• Ausgangstext
+-------+

Und dabei sind nicht einmal die Datenschutzrahmenbedingungen einer Software immer gleich, sondern variieren auch teilweise noch danach, welches Lizenzmodell man sich ansieht. So enthält z. B. “Office 365 E1” nicht die Anwendungen Word, Excel, PowerPoint, OneNote und Access, sondern dafür muss schon Office 365 E3 oder E5 sein oder alternativ Microsoft 365 Apps for Enterprise (dort ohne Buchstaben).

Herr Kugelmann berichtet, wie kurzlebig Begutachtungen der Behörde deshalb sein können, weil Angebote vom jeweiligen Anbieter (natürlich) auch ständig weiterentwickelt werden.

Um dieses Thema noch komplizierter zu machen, gibt es noch zwei weitere Aspekte, die zur Problematik aus Datenschutzsicht beiträgt:

  • Es ist datenschutzrechtlich nicht damit erledigt, dass man sich "Office" ansieht, sondern es gibt auch die Betriebssystemebene, wie z. B. Windows von Microsoft, was weitere Hürden bringt.

+-------+

• Bereitgestellte Einträge

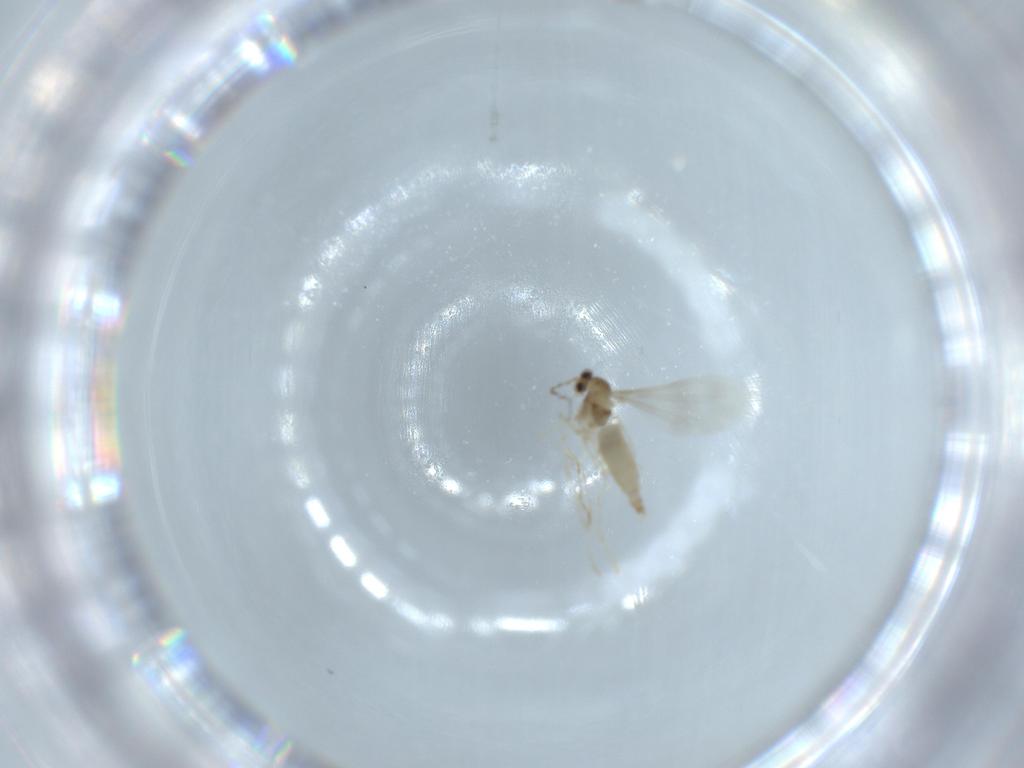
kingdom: Animalia
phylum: Arthropoda
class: Insecta
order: Diptera
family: Cecidomyiidae
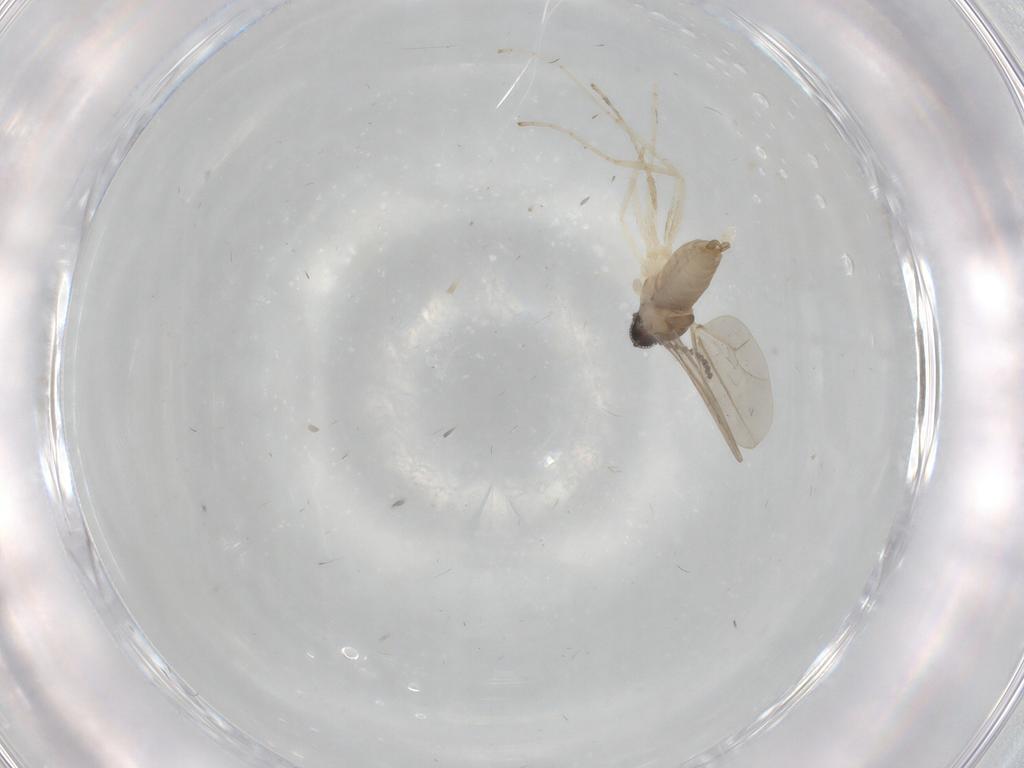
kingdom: Animalia
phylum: Arthropoda
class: Insecta
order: Diptera
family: Cecidomyiidae
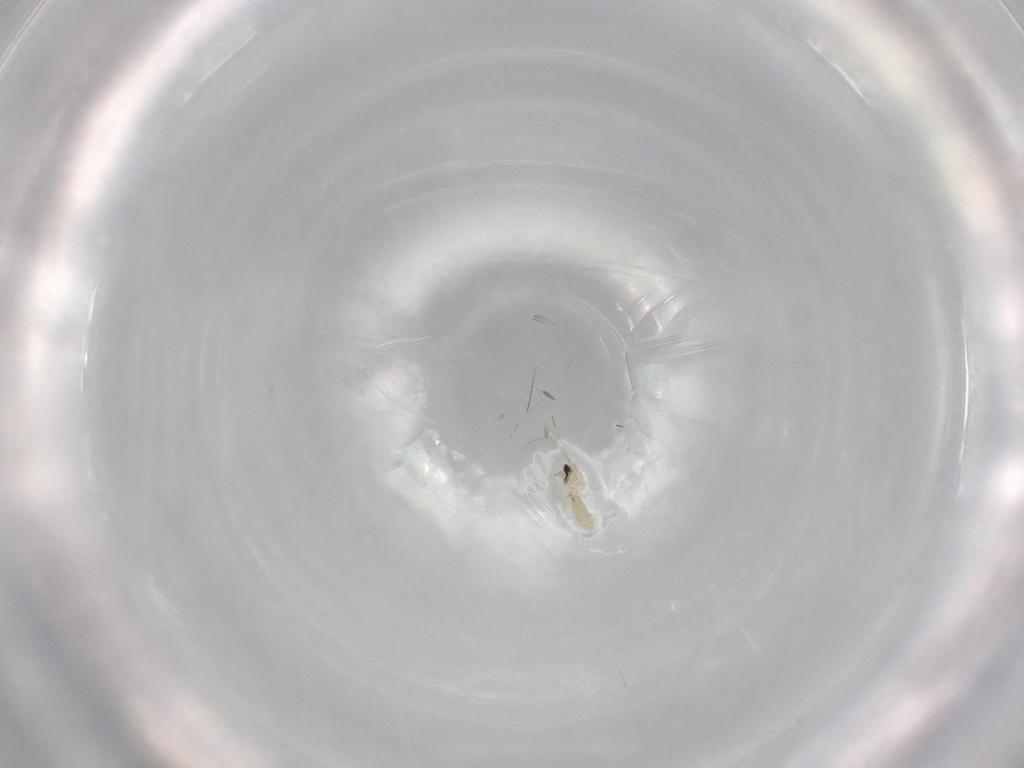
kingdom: Animalia
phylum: Arthropoda
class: Insecta
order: Diptera
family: Cecidomyiidae
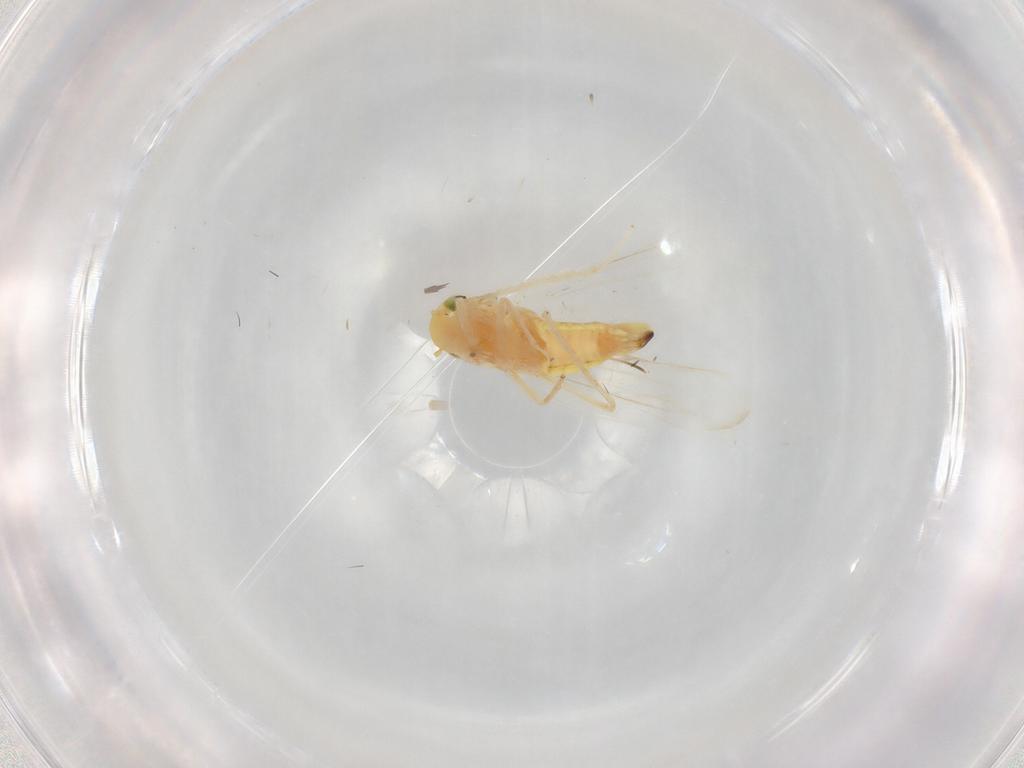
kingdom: Animalia
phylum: Arthropoda
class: Insecta
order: Hemiptera
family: Cicadellidae
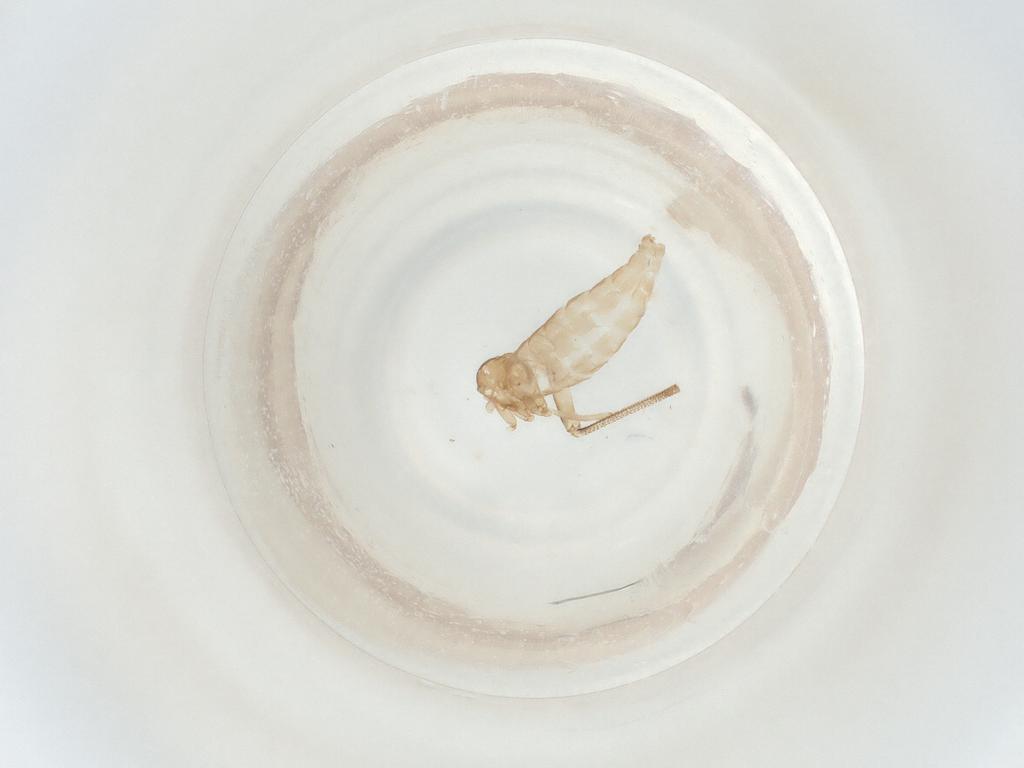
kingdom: Animalia
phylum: Arthropoda
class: Insecta
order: Diptera
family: Cecidomyiidae
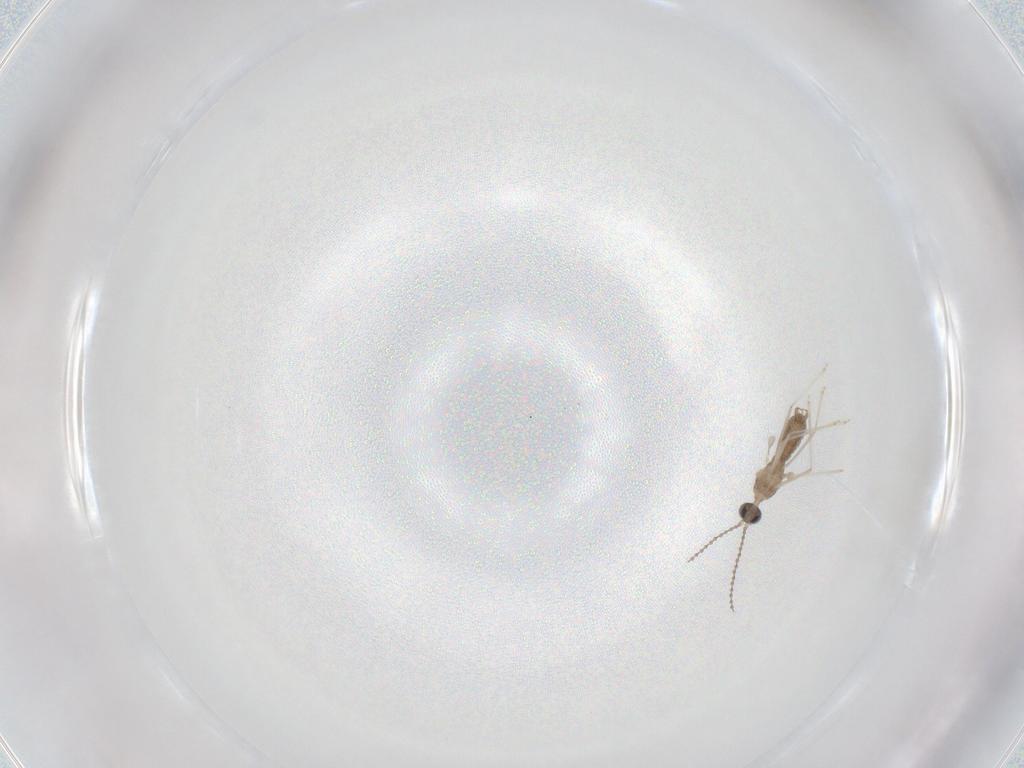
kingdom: Animalia
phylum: Arthropoda
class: Insecta
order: Diptera
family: Cecidomyiidae
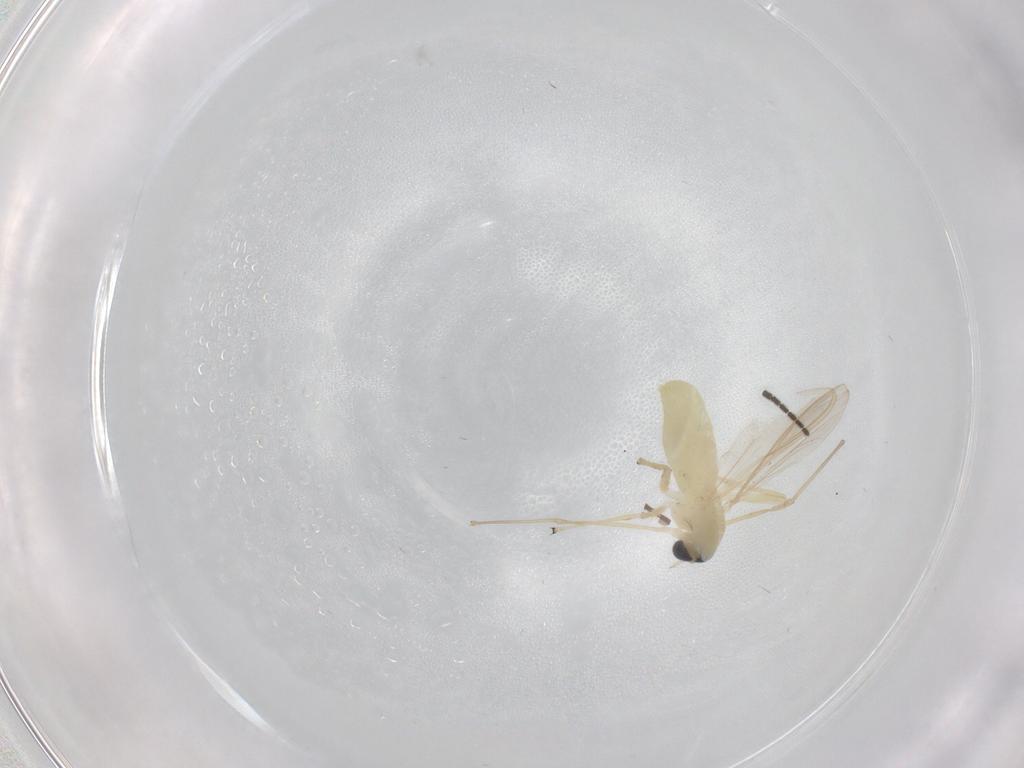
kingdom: Animalia
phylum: Arthropoda
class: Insecta
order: Diptera
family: Chironomidae
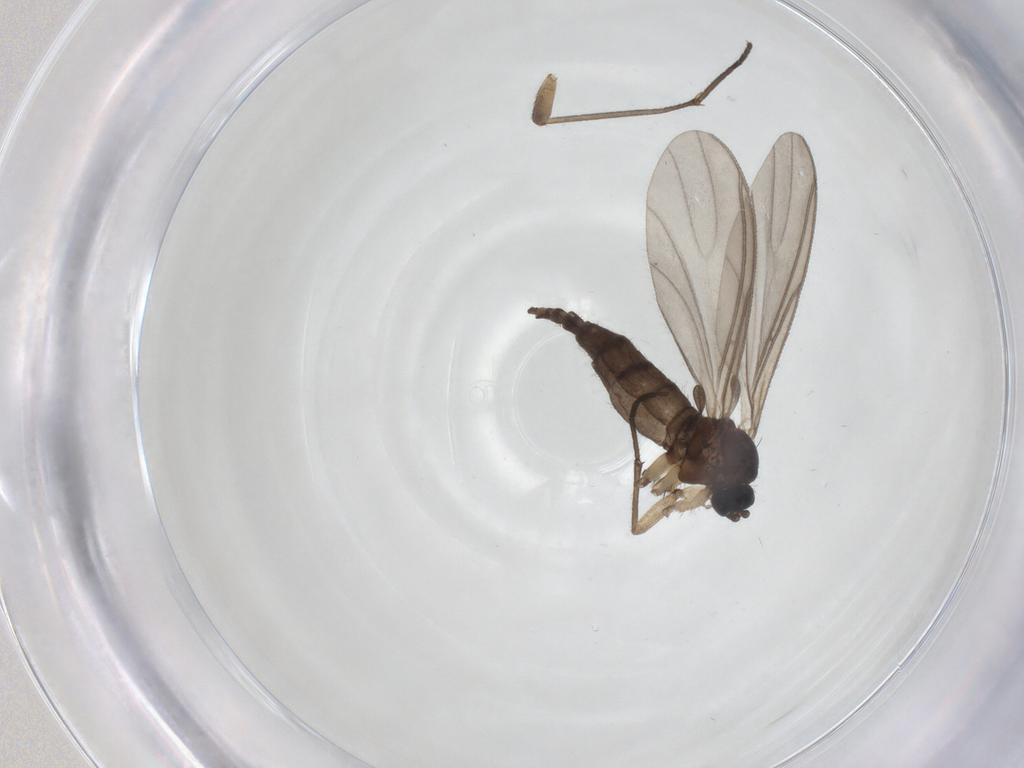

+-------+

• Arbeitsauftrag 1
Welche Lizenzmodelle enthalten laut dem Ausgangstext über Datenschutz bei Office-Software die Anwendungen Word, Excel, PowerPoint, OneNote und Access?
• Arbeitsauftrag 2
Übersetze diesen Satz aus dem Ausgangstext über Datenschutz bei Office-Software ins Englische: „Herr Kugelmann berichtet, wie kurzlebig Begutachtungen der Behörde deshalb sein können, weil Angebote vom jeweiligen Anbieter (natürlich) auch ständig weiterentwickelt werden.“
• Arbeitsauftrag 3
Führe den Ausgangstext über Datenschutz bei Office-Software im Anschluss an seinen letzten Satz weiter.

• Antwort 1
Office 365 E3 oder E5 oder alternativ Microsoft 365 Apps for Enterprise.

• Antwort 2
Mr. Kugelmann reports how short-lived the authority's assessments can be because offerings are (of course) also constantly being further developed by the respective provider.

• Antwort 3
  • Da sich Software verändern kann, haben Verantwortliche beim Einsatz von Lösungen regelmäßig den Konflikt, dass sie entweder zulassen, dass sich die Software weiterentwickelt, womit dann aber die Begutachtung der Datenschutzlage veralten kann, oder die Weiterentwicklung der Software verhindert, wodurch der als "rechtssicher" geprüfte Einsatz der Software bestehen bleibt, aber die Software eben auch veraltet.

Herr Kugelmann berichtet, dass seine Behörde Windows 10 Enterprise für datenschutzkonform erachtet hat, was aber oft nur ein kleiner Teil der Lösung ist.

Wir besprechen außerdem das mittlerweile eingestellte Treuhandmodell der Telekom mit Microsoft, das in der heutigen Situation eine große Hilfe wäre.

26:10 Die Datenschutzhürden

26:20 Was sind die zu beachtenden Vorschriften?

  • grundsätzlich: DSGVO;
  • die Landesdatenschutzgesetze für öffentliche Stellen (Übersicht z. B. hier);
  • Oft regeln die Schulgesetze zusätzliche Aspekte wie z. B. die Nutzung von Schüler*innendaten zu Werbezwecken.

27:15 An wen können sich Beteiligte (z. B. Lehrkräfte) bei Datenschutzfragen wenden?

In Rheinland-Pfalz gibt es beispielsweise Datenschutz-FAQ speziell für Lehrkräfte.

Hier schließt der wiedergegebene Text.